Dear Muhammad, the problem with what you are proposing is that the currency of the stock market or index is usually the currency of the country it works on. My suggestion will be to establish a currency rate with the index currency and the Malaysian that is stable. You can take monthly currency during the last year and have an average.
After that you can take the stork market on excel (with Bloomberg or Visual Chart) and apply the currency. It would be the easiest way.
If you are publishing, it is very important that you explain how and why you chose the currency rate
Dear Mauricio thank you for answering my question. For normal series we can convert the series currency (dollar) into desired currency (ringgit) by multiplying with exchange rate (dollar/rm). I agree with you. I was wondering that the procedure may be different for an index series.
Muhammad, I understand. This is called cross currencies, it is not different from what you suggest and it is valid.

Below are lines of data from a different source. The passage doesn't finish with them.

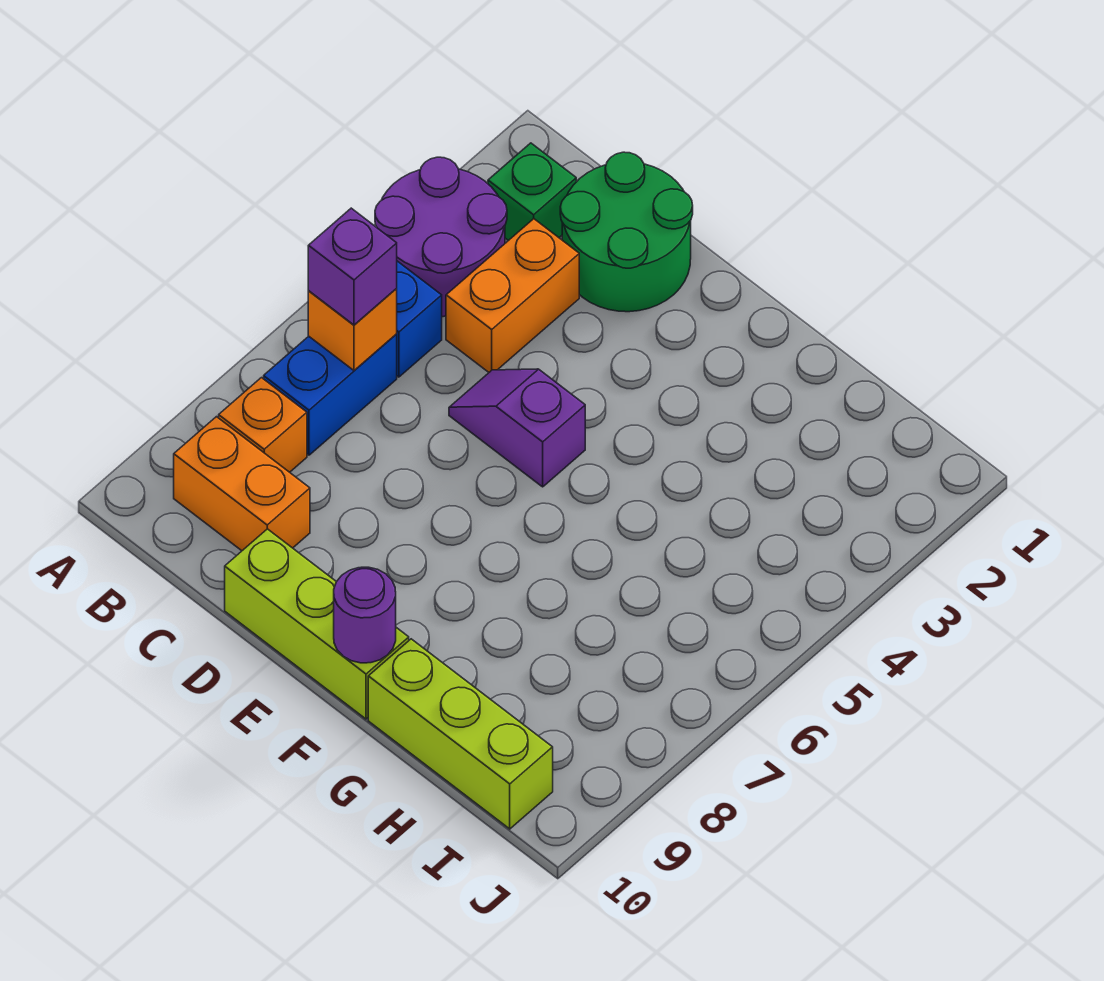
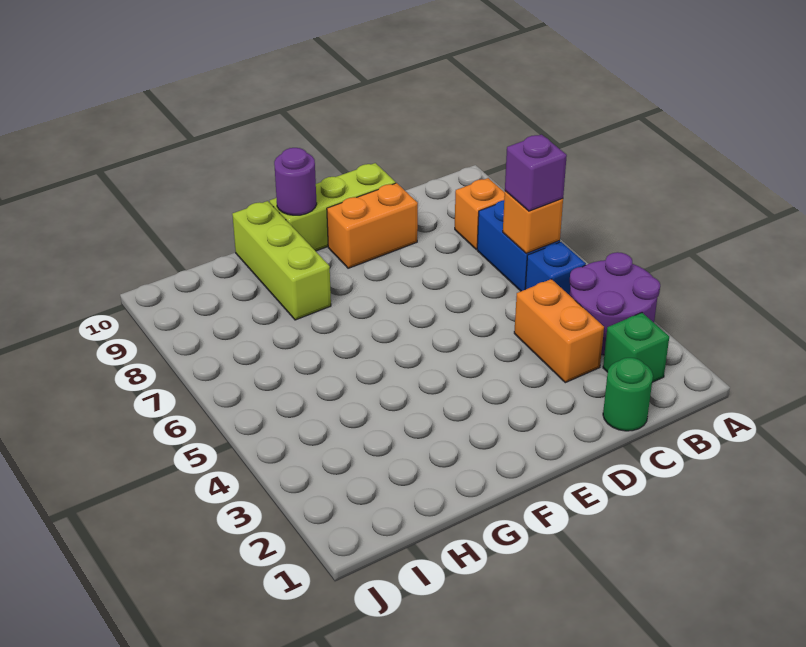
orange brick B9:C9 level 1 -> orange brick D9:E9 level 1
green round brick C1:D2 level 1 -> green round brick C1 level 1
purple slope D5:E5 level 1 top E -> none
lime brick G10:I10 level 1 -> lime brick G8:G10 level 1

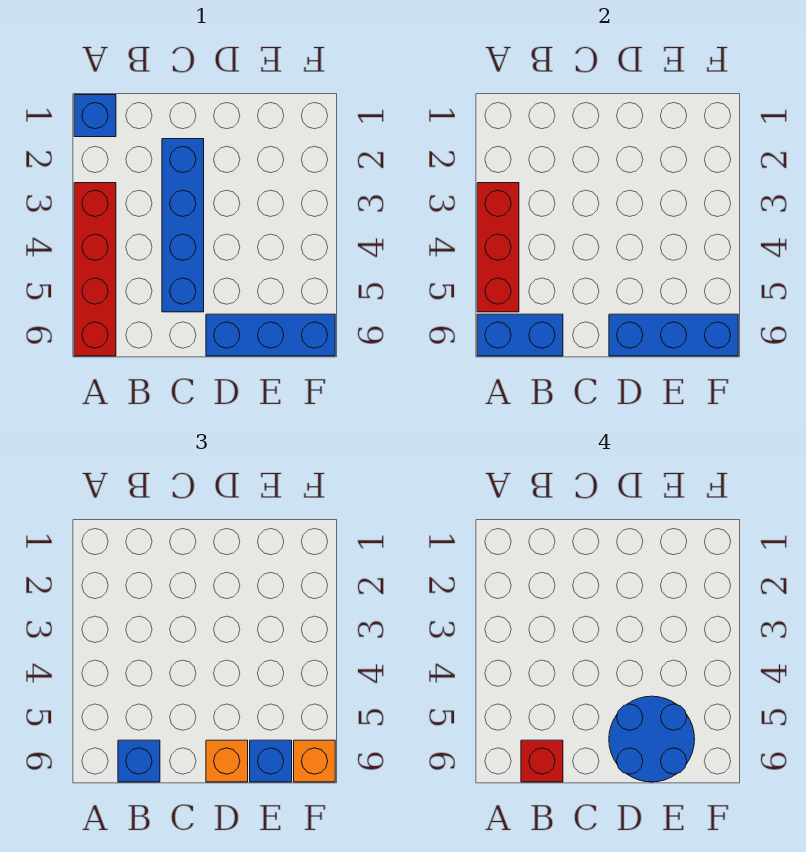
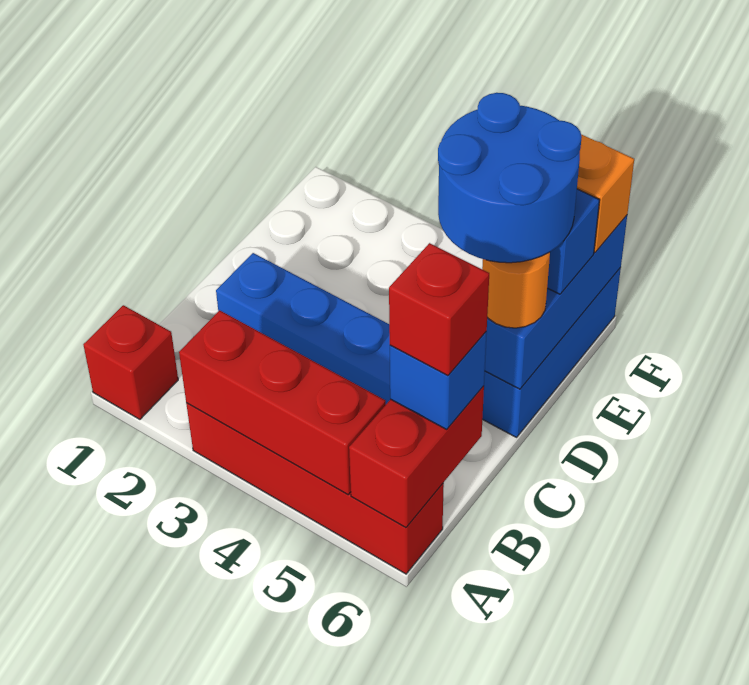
blue brick A1 level 1 -> red brick A1 level 1
blue brick A6:B6 level 2 -> red brick A6:B6 level 2
orange brick D6 level 3 -> orange round brick D6 level 3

I am sending you the following link for you tu check the methodology: http://www.londonstockexchange.com/news/learning-centre/forextradingcentre/currenciesandcrossrates/currenciesandcrossrates.htm
Hi Muhammad, for most practical purposes, converting the index into ringgit by multiplying by the respective exchange rate should be sufficient. I would do this at the data frequency which corresponds to your data set. Thus, if you have daily index values, use daily exchange rates. If you have a choice between several exchange rates, use the one that is determined as close as possible to the close of trading at the exchange (I assume that the index you are using is calculated from closing prices, so an exchange rate observed at the close of trading should work best).